After a long fallow period, the 1916 Rising is attracting a new wave of publications. The long-awaited release of Bureau of Military History files, which contain graphic accounts by participants in the Rising, has proved a fertile source of material. Clair Wills, professor of Irish Literature at Queen Mary University of London, and author of an excellent study of Ireland during the second World War, is the latest scholar to turn her attention to 1916.
This is not a history of the Rising: it is a discursive essay on the GPO, its central role in the Rising, and the commemoration and interpretation of the Rising since that time.
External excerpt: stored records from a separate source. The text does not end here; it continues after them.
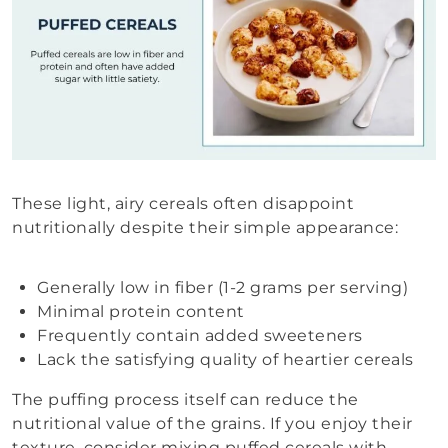
These light, airy cereals often disappoint
nutritionally despite their simple appearance:
Generally low in fiber (1-2 grams per serving)
Minimal protein content
Frequently contain added sweeteners
Lack the satisfying quality of heartier cereals
The puffing process itself can reduce the
nutritional value of the grains. If you enjoy their
texture, consider mixing puffed cereals with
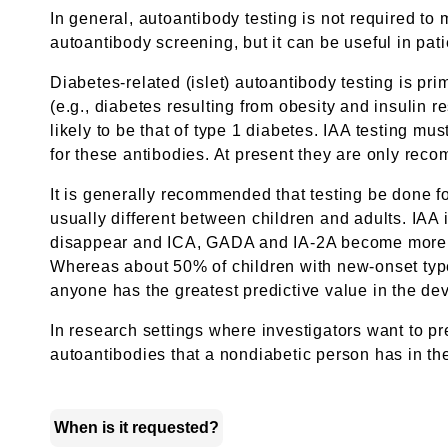
In general, autoantibody testing is not required to
autoantibody screening, but it can be useful in pati
Diabetes-related (islet) autoantibody testing is p
(e.g., diabetes resulting from obesity and insulin r
likely to be that of type 1 diabetes. IAA testing mu
for these antibodies. At present they are only rec
It is generally recommended that testing be done f
usually different between children and adults. IAA i
disappear and ICA, GADA and IA-2A become more imp
Whereas about 50% of children with new-onset type 
anyone has the greatest predictive value in the de
In research settings where investigators want to pr
autoantibodies that a nondiabetic person has in thei
When is it requested?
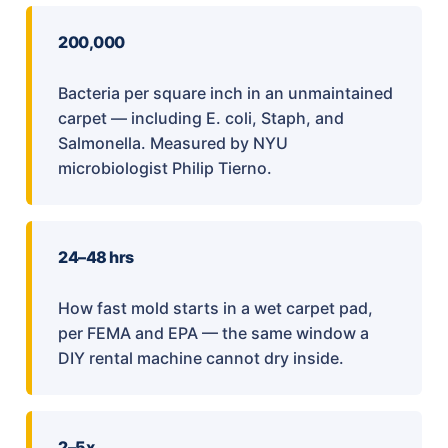
200,000
Bacteria per square inch in an unmaintained
carpet — including E. coli, Staph, and
Salmonella. Measured by NYU
microbiologist Philip Tierno.
24–48 hrs
How fast mold starts in a wet carpet pad,
per FEMA and EPA — the same window a
DIY rental machine cannot dry inside.
2–5x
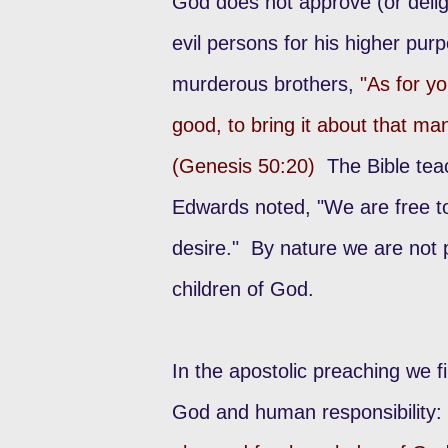
God does not approve (or deligh
evil persons for his higher pu
murderous brothers,
"As for y
good, to bring it about that ma
(Genesis 50:20)
The Bible tea
Edwards noted, "We are free to
desire." By nature we are not p
children of God.
In the apostolic preaching we f
God and human responsibility:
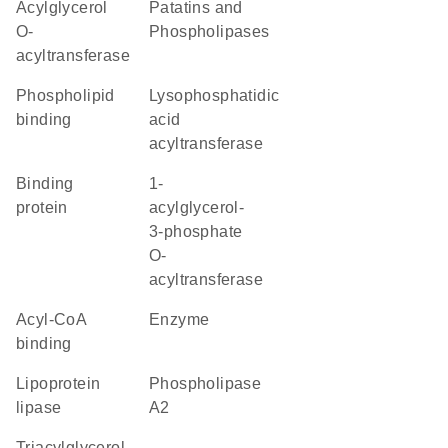
acylglycerol
Patatins and
O-
Phospholipases
acyltransferase
phospholipid
lysophosphatidic
binding
acid
acyltransferase
binding
1-
protein
acylglycerol-
3-phosphate
O-
acyltransferase
acyl-CoA
enzyme
binding
lipoprotein
phospholipase
lipase
A2
triacylglycerol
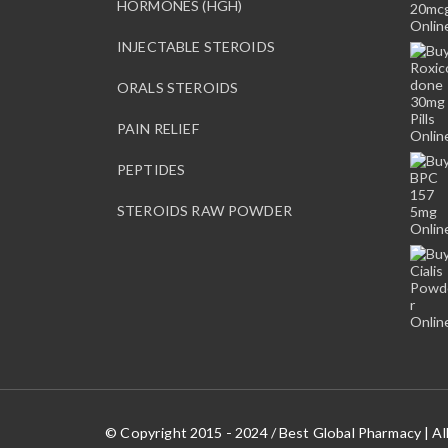
HORMONES (HGH)
o
s
INJECTABLE STEROIDS
e
n
ORALS STEROIDS
o
n
PAIN RELIEF
t
PEPTIDES
h
e
STEROIDS RAW POWDER
p
r
o
d
u
c
t
p
a
g
© Copyright 2015 - 2024 / Best Global Pharmacy | Al
e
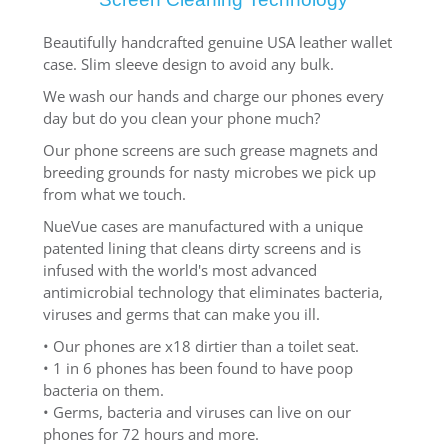
Beautifully handcrafted genuine USA leather wallet
case. Slim sleeve design to avoid any bulk.
We wash our hands and charge our phones every
day but do you clean your phone much?
Our phone screens are such grease magnets and
breeding grounds for nasty microbes we pick up
from what we touch.
NueVue cases are manufactured with a unique
patented lining that cleans dirty screens and is
infused with the world's most advanced
antimicrobial technology that eliminates bacteria,
viruses and germs that can make you ill.
• Our phones are x18 dirtier than a toilet seat.
• 1 in 6 phones has been found to have poop
bacteria on them.
• Germs, bacteria and viruses can live on our
phones for 72 hours and more.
Wills has mined the histories and memoirs relating to 1916 and the Irish Revolution for material; she has also made extensive use of numerous writings on historical memory and commemoration – relating to Ireland and more generally. She is interested in “the symbolism of the events and their aftermath”; the transformation of the GPO “from an emblem of nineteenth-century British power and civil government to a barricade against shelling, to a national symbol”.
This concentration on the GPO and the limited attention given to the political background, would suggest this book is not the best introduction to the Rising for a general reader. Anybody familiar with the events and personalities will enjoy the anecdotes and Wills’s reflections, which are delivered with verve, but those who are unfamiliar with the Rising and its historical context may well be confused by references to “a place at the peace table”, or frustrated by brief references to “the story of Casement . . . his conversion to Catholicism and deathbed prayers”, without any further details or background.
Wills is at her best when discussing the poetry and dramatic works that were prompted by 1916. The Rising inspired an amazing amount of poetry, as did the first World War. Poetry was “virtually a mass medium” in Britain during those years, though the commemorative poetry inspired by 1916 was not particularly innovative.
Yeats's poem Easter 1916was, Wills claims, an equivocal commemoration – which is probably why 1916 veterans such as Eamon de Valera did not want it to feature in the Golden Jubilee commemorations. In later chapters, she guides us through dramatic representations of the Rising and Irish history, ranging from Sean O'Casey's The Plough and the Starsto Insurrection, Hugh Leonard's dramatisation commissioned by Teilifís Éireann to mark the 1966 Jubilee. Photographs showing the interior of the GPO, taken just before the Rising, and the set of Insurrection show the RTÉ team went to considerable efforts to replicate the GPO as it was during the Rising: this was consistent with the documentary realism of Insurrection.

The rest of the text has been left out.